One of the critical meta-questions raised by Remediations for EIP-1283 reentrancy bug and the delay of the Constantinople upgrade is: Precisely what on Ethereum is immutable and what behavior should be considered invariant?
Since irregular state transitions are outside the scope of this conversation, for sake of argument let’s all agree that code and data (storage) are immutable.
However, we’re left with the challenge that EVM semantics can and do change during a hard fork, the most germane example here being a change in gas cost. In other words, as a smart contract developer, even though I know my code will not change, I do not have a guarantee that its behavior will not change.
In all other hard forks, the gas cost of operations were only increased
and it appears that many developers may have been relying on this to be invariant, as well as on the fact that send
and transfer
couldn’t result in reentrancy, which as @MicahZoltu points out here, was only “implied” and never explicit:
Not only was the invariant only implied, not explicitly stated, but if no one is depending on it what do we gain by maintaining it?
I assert that:
- in general (with the possible exception of an emergency fix to EVM behavior where the risk of not fixing it is greater than the risk of changing the behavior of deployed code) there is a tacit social contract with developers whereby not only code but behavior should be immutable. This has not always been true historically, but many people nevertheless believe it to be true, hence the tacit social contract and the problem of “implied” invariants.
- intended behavior of deployed code is extraordinarily hard to establish – e.g., did a developer write something a certain way intentionally, or did they make a mistake? Therefore, we should not be in the business of trying to figure out or maintain intended behavior of deployed code. For this reason I disagree with use of the word “break” as in “breaking changes” or “breaking someone’s code” since, without establishing intent, we cannot know whether behavior has been “broken” or not.
If you agree with both of these points, then I think it follows that:
- all upgrades should be backwards-compatible, which is to say, they should not change the behavior of on-chain code.
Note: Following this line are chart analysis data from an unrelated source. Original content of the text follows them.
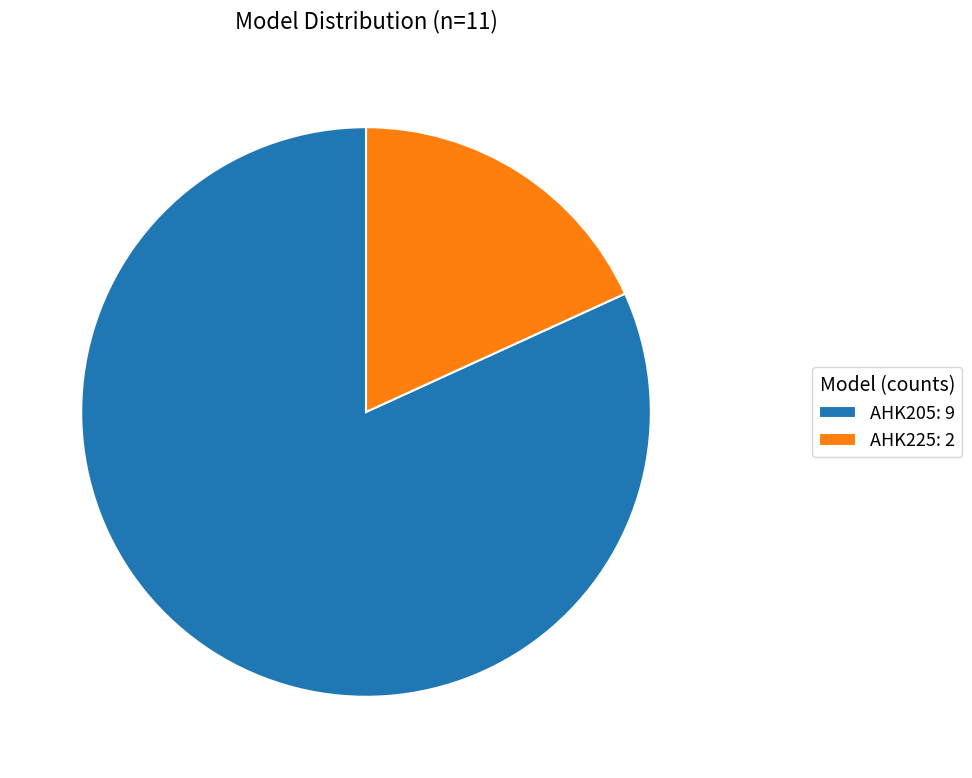

Which slice is the smallest?

AHK225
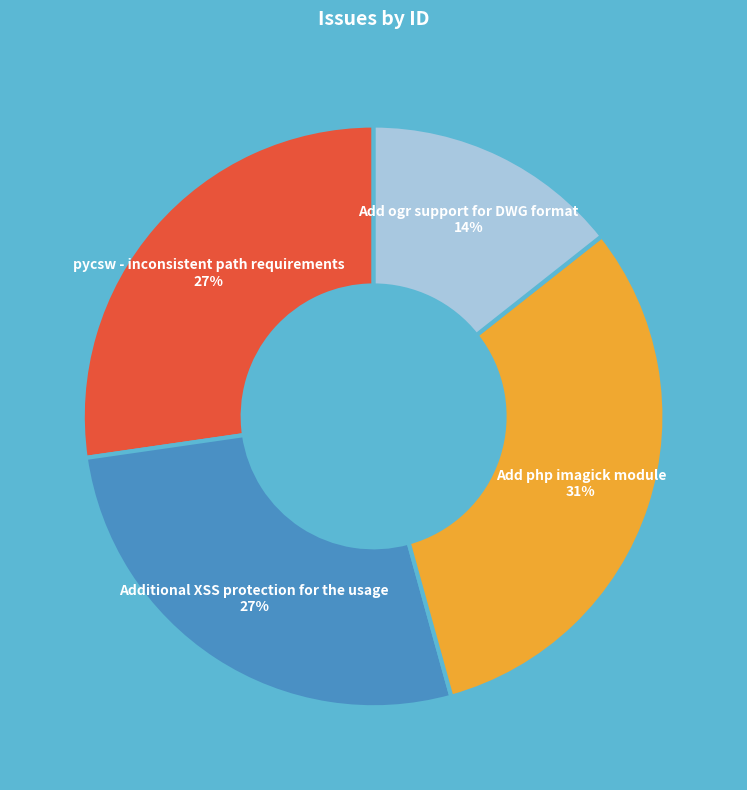

To the nearest percent, what is the average slice percentage?

25%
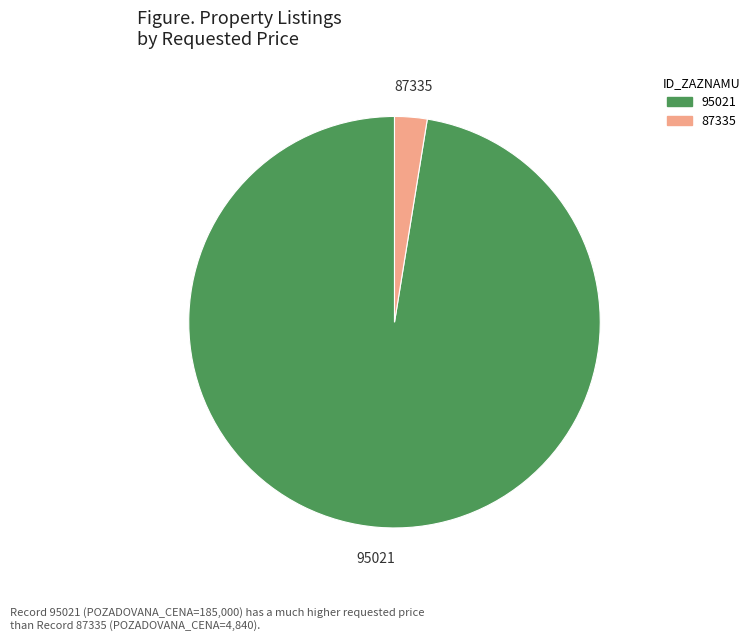

Which category has the biggest portion of the pie?

95021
I see two potential ways of achieving this:
-
Introducing an “EVM version” flag to deployed code (like a solidity
pragma
) so that a developer knows that their code will always target a particular version of EVM. This adds the requirement that all clients implement all historical EVM semantics and can fire up a VM for any EVM version. In practice all major clients today do implement all historical EVM semantics, but future clients may not. Another challenge with this approach is that contracts can call other contracts, which may in turn call contracts that target a newer EVM, so it does not solve the underlying problem. This could be addressed using a form of snapshotting or “static linking” of contracts, but that introduces complexity and problems with upgradability. A final challenge here is that it makes analysis and auditing much harder. -
Another, simpler approach is to never change the behavior of an existing opcode (again, except in case of emergency). All changes to existing opcodes are introduced as new opcodes–in the case of EIP-1283, instead of changing
SSTORE
, a newSSTORE2
(orSSTORE_CHEAPER
) could be introduced. This has the upside of simplicity and the downside of making the EVM more complicated.
There are two big, outstanding questions, however:
- If we move forward with state rent or a similar solution, can it be done without changing the behavior of deployed code?
- Should Ethereum 1.x be in “maintenance mode” with no further EVM changes, and should all such changes instead target Eth 2 and perhaps be done in Ewasm?
Thanks.
[Thanks to Liam Horne, Dan Robinson, Joshua Goldbard, and James Prestwich for sharing thoughts and discussing this issue. This was inspired by the conversation we had on this topic.]